DIRECTIONS FOR THIS TASK - Rewrite the data below, changing "Water meter" to "Flow meter" everywhere and keeping the rest as it is. Omit the pictures.

-------- INPUT MATERIAL --------

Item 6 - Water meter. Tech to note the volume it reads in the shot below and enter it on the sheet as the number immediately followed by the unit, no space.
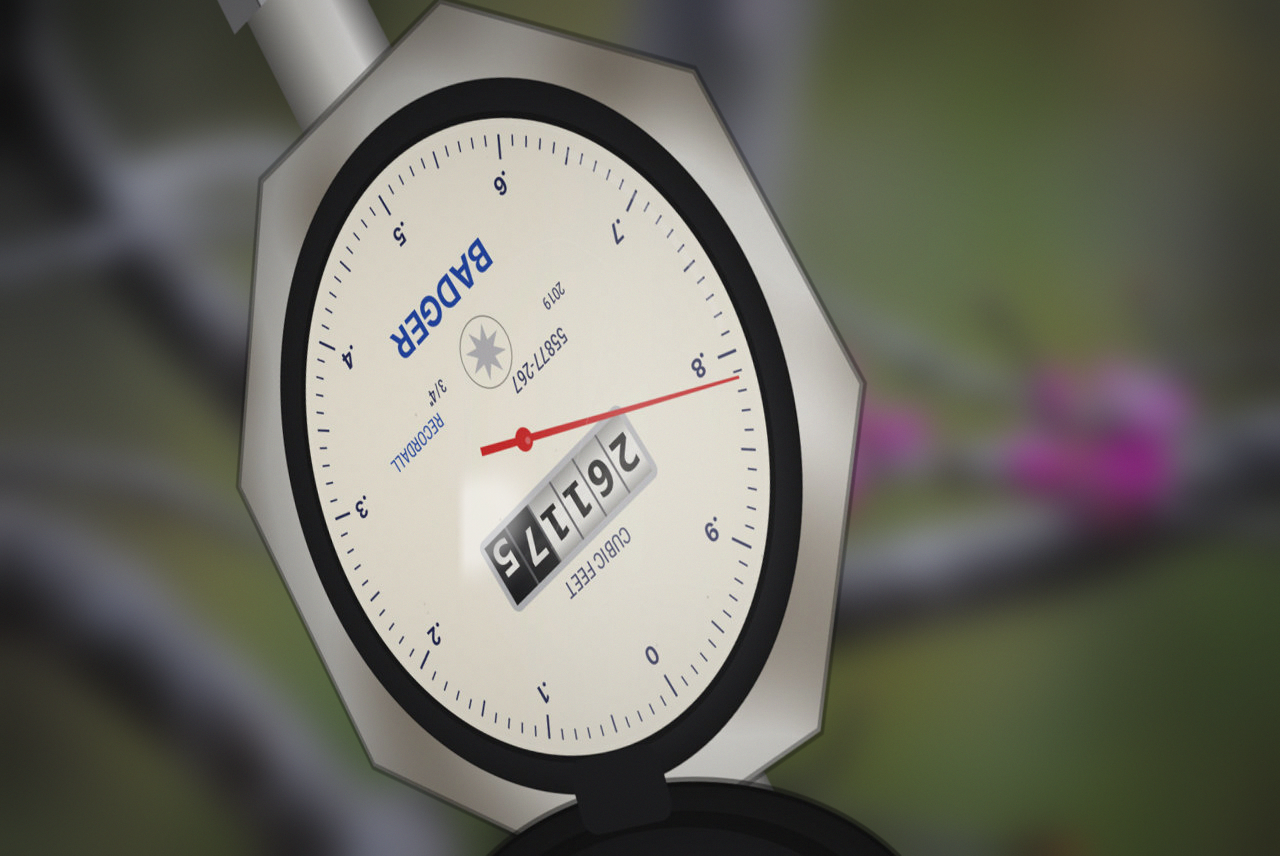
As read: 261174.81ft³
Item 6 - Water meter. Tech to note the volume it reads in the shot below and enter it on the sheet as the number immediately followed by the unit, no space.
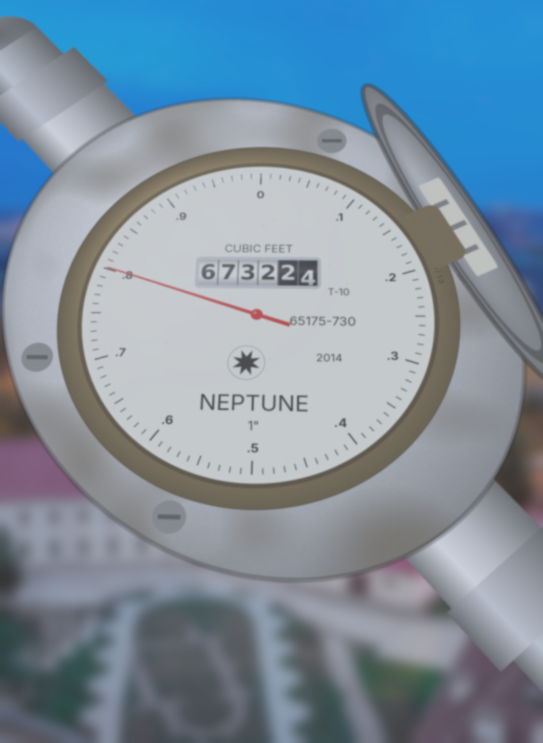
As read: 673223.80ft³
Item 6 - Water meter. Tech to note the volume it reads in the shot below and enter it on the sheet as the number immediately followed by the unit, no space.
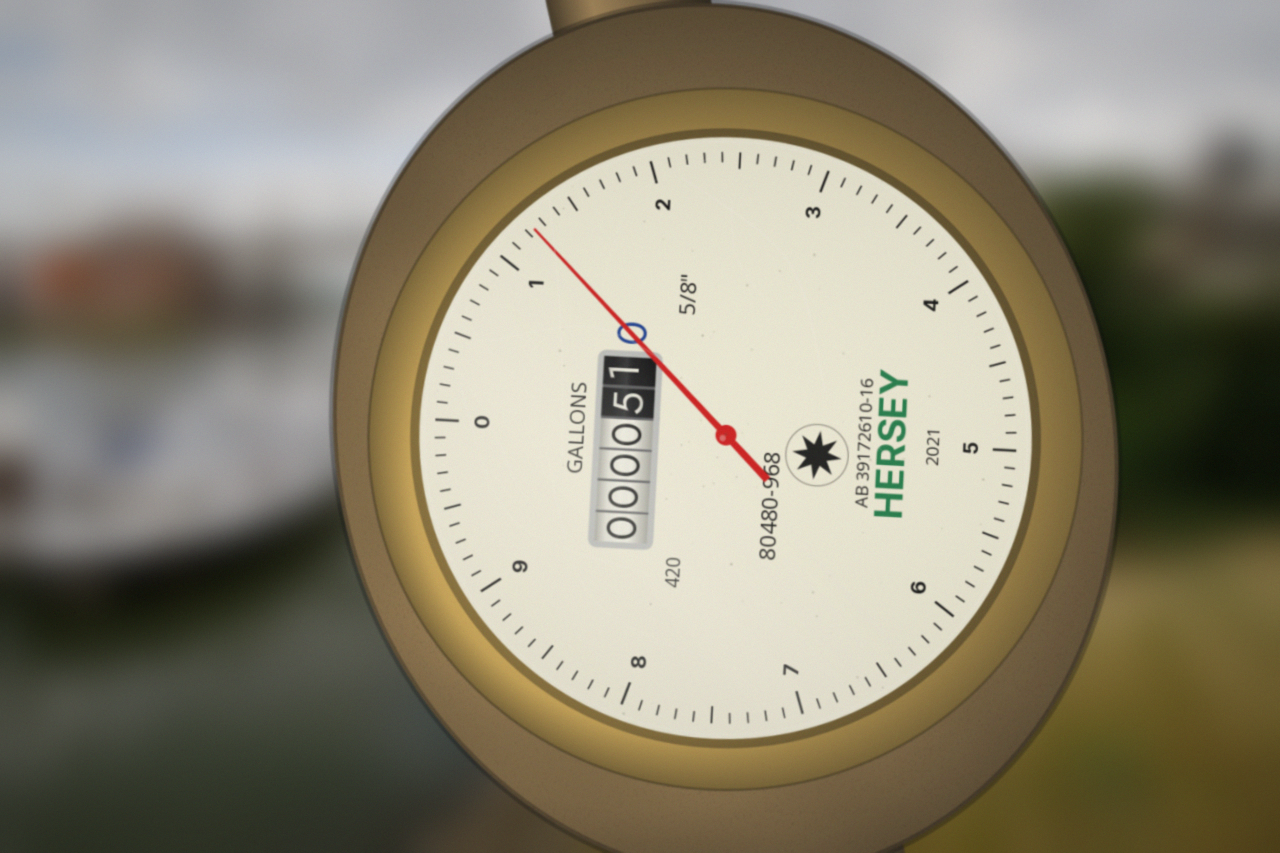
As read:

--------

YOUR RESPONSE -
Item 6 - Flow meter. Tech to note the volume it reads in the shot below and enter it on the sheet as the number immediately followed by the unit, no space.
As read: 261174.81ft³
Item 6 - Flow meter. Tech to note the volume it reads in the shot below and enter it on the sheet as the number immediately followed by the unit, no space.
As read: 673223.80ft³
Item 6 - Flow meter. Tech to note the volume it reads in the shot below and enter it on the sheet as the number immediately followed by the unit, no space.
As read:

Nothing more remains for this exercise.